Instructions to follow: Retype the text of every item below, keeping each line as it appears, and leave the pictures out of your answer.

══════════

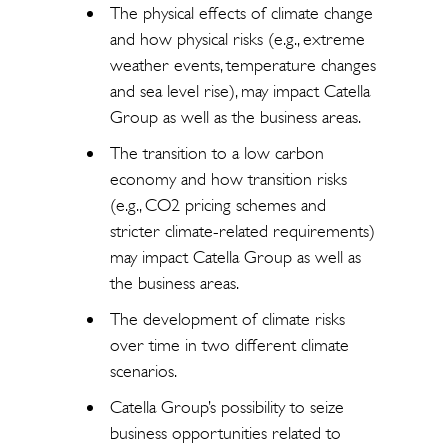
The physical effects of climate change
and how physical risks (e.g., extreme
weather events, temperature changes
and sea level rise), may impact Catella
Group as well as the business areas.
The transition to a low carbon
economy and how transition risks
(e.g., CO2 pricing schemes and
stricter climate-related requirements)
may impact Catella Group as well as
the business areas.
The development of climate risks
over time in two different climate
scenarios.
Catella Group’s possibility to seize
business opportunities related to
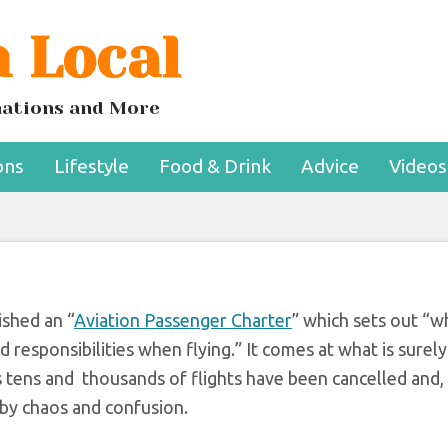
 Local
igning to end airpo
aos now
inations and More
ons
Lifestyle
Food & Drink
Advice
Videos
shed an “
Aviation Passenger Charter
” which sets out “w
 responsibilities when flying.” It comes at what is surely
as tens and thousands of flights have been cancelled and,
 by chaos and confusion.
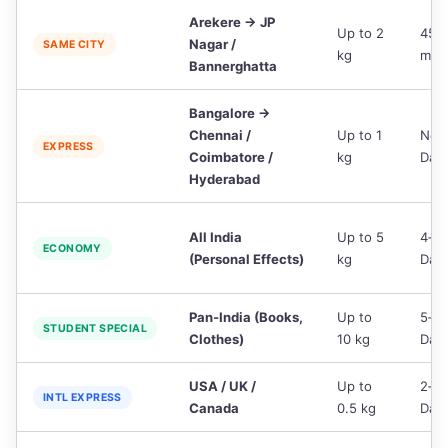
Arekere → JP
Up to 2
45‑
Nagar /
SAME CITY
kg
min
Bannerghatta
Bangalore →
Chennai /
Up to 1
Nex
EXPRESS
Coimbatore /
kg
Day
Hyderabad
All India
Up to 5
4‑6
ECONOMY
(Personal Effects)
kg
Day
Pan‑India (Books,
Up to
5‑7
STUDENT SPECIAL
Clothes)
10 kg
Day
USA / UK /
Up to
2‑3
INTL EXPRESS
Canada
0.5 kg
Day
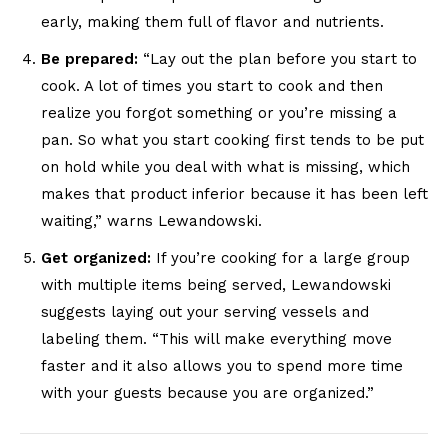
early, making them full of flavor and nutrients.
Be prepared:
“Lay out the plan before you start to
cook. A lot of times you start to cook and then
realize you forgot something or you’re missing a
pan. So what you start cooking first tends to be put
on hold while you deal with what is missing, which
makes that product inferior because it has been left
waiting,” warns Lewandowski.
Get organized:
If you’re cooking for a large group
with multiple items being served, Lewandowski
suggests laying out your serving vessels and
labeling them. “This will make everything move
faster and it also allows you to spend more time
with your guests because you are organized.”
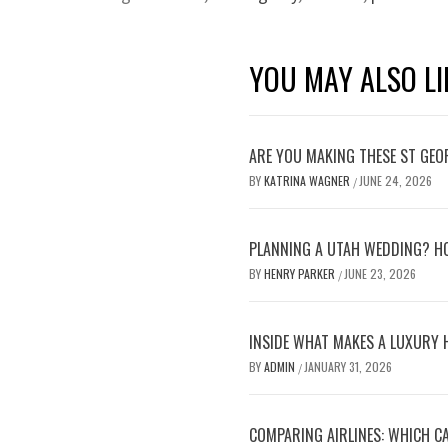
YOU MAY ALSO LI
ARE YOU MAKING THESE ST GEO
BY
KATRINA WAGNER
JUNE 24, 2026
/
PLANNING A UTAH WEDDING? HO
BY
HENRY PARKER
JUNE 23, 2026
/
INSIDE WHAT MAKES A LUXURY 
BY
ADMIN
JANUARY 31, 2026
/
COMPARING AIRLINES: WHICH CA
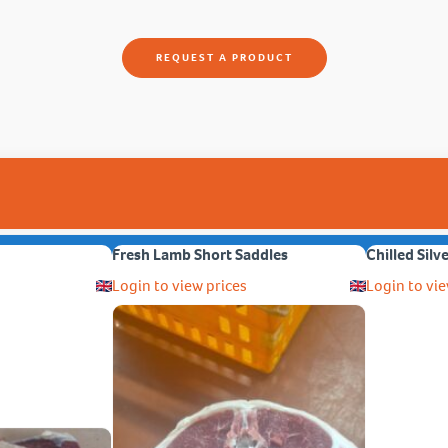
REQUEST A PRODUCT
Fresh Lamb Short Saddles
Chilled Silv
Login to view prices
Login to vie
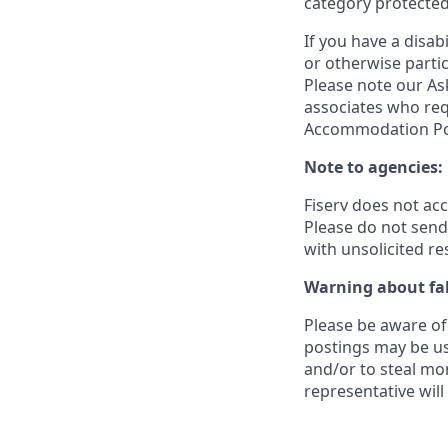
category protected
If you have a disa
or otherwise partic
Please note our Ask
associates who req
Accommodation Poli
Note to agencies:
Fiserv does not ac
Please
do not send 
with unsolicited r
Warning about fak
Please be aware of 
postings may be us
and/or to steal mo
representative will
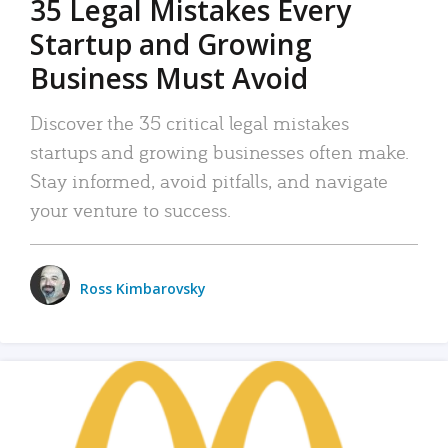
35 Legal Mistakes Every
Startup and Growing
Business Must Avoid
Discover the 35 critical legal mistakes
startups and growing businesses often make.
Stay informed, avoid pitfalls, and navigate
your venture to success.
Ross Kimbarovsky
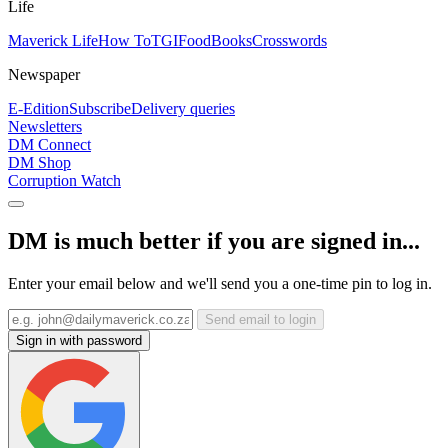
Life
Maverick Life
How To
TGIFood
Books
Crosswords
Newspaper
E-Edition
Subscribe
Delivery queries
Newsletters
DM Connect
DM Shop
Corruption Watch
DM is much better if you are signed in...
Enter your email below and we'll send you a one-time pin to log in.
Send email to login
Sign in with password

══════════

Task output:
The physical effects of climate change
and how physical risks (e.g., extreme
weather events, temperature changes
and sea level rise), may impact Catella
Group as well as the business areas.
The transition to a low carbon
economy and how transition risks
(e.g., CO2 pricing schemes and
stricter climate-related requirements)
may impact Catella Group as well as
the business areas.
The development of climate risks
over time in two different climate
scenarios.
Catella Group’s possibility to seize
business opportunities related to
 Local
igning to end airpo
aos now
inations and More
ons
Lifestyle
Food & Drink
Advice
Videos
shed an “
Aviation Passenger Charter
” which sets out “w
 responsibilities when flying.” It comes at what is surely
as tens and thousands of flights have been cancelled and,
 by chaos and confusion.
Arekere → JP
Up to 2
45‑
Nagar /
SAME CITY
kg
min
Bannerghatta
Bangalore →
Chennai /
Up to 1
Nex
EXPRESS
Coimbatore /
kg
Day
Hyderabad
All India
Up to 5
4‑6
ECONOMY
(Personal Effects)
kg
Day
Pan‑India (Books,
Up to
5‑7
STUDENT SPECIAL
Clothes)
10 kg
Day
USA / UK /
Up to
2‑3
INTL EXPRESS
Canada
0.5 kg
Day
early, making them full of flavor and nutrients.
Be prepared:
“Lay out the plan before you start to
cook. A lot of times you start to cook and then
realize you forgot something or you’re missing a
pan. So what you start cooking first tends to be put
on hold while you deal with what is missing, which
makes that product inferior because it has been left
waiting,” warns Lewandowski.
Get organized:
If you’re cooking for a large group
with multiple items being served, Lewandowski
suggests laying out your serving vessels and
labeling them. “This will make everything move
faster and it also allows you to spend more time
with your guests because you are organized.”
YOU MAY ALSO LI
ARE YOU MAKING THESE ST GEO
BY
KATRINA WAGNER
JUNE 24, 2026
/
PLANNING A UTAH WEDDING? HO
BY
HENRY PARKER
JUNE 23, 2026
/
INSIDE WHAT MAKES A LUXURY 
BY
ADMIN
JANUARY 31, 2026
/
COMPARING AIRLINES: WHICH CA
REQUEST A PRODUCT
Fresh Lamb Short Saddles
Chilled Silv
Login to view prices
Login to vie
category protected
If you have a disa
or otherwise partic
Please note our Ask
associates who req
Accommodation Poli
Note to agencies:
Fiserv does not ac
Please
do not send 
with unsolicited r
Warning about fak
Please be aware of 
postings may be us
and/or to steal mo
representative will
35 Legal Mistakes Every
Startup and Growing
Business Must Avoid
Discover the 35 critical legal mistakes
startups and growing businesses often make.
Stay informed, avoid pitfalls, and navigate
your venture to success.
Ross Kimbarovsky
Life
Maverick Life
How To
TGIFood
Books
Crosswords
Newspaper
E-Edition
Subscribe
Delivery queries
Newsletters
DM Connect
DM Shop
Corruption Watch
DM is much better if you are signed in...
Enter your email below and we'll send you a one-time pin to log in.
Send email to login
Sign in with password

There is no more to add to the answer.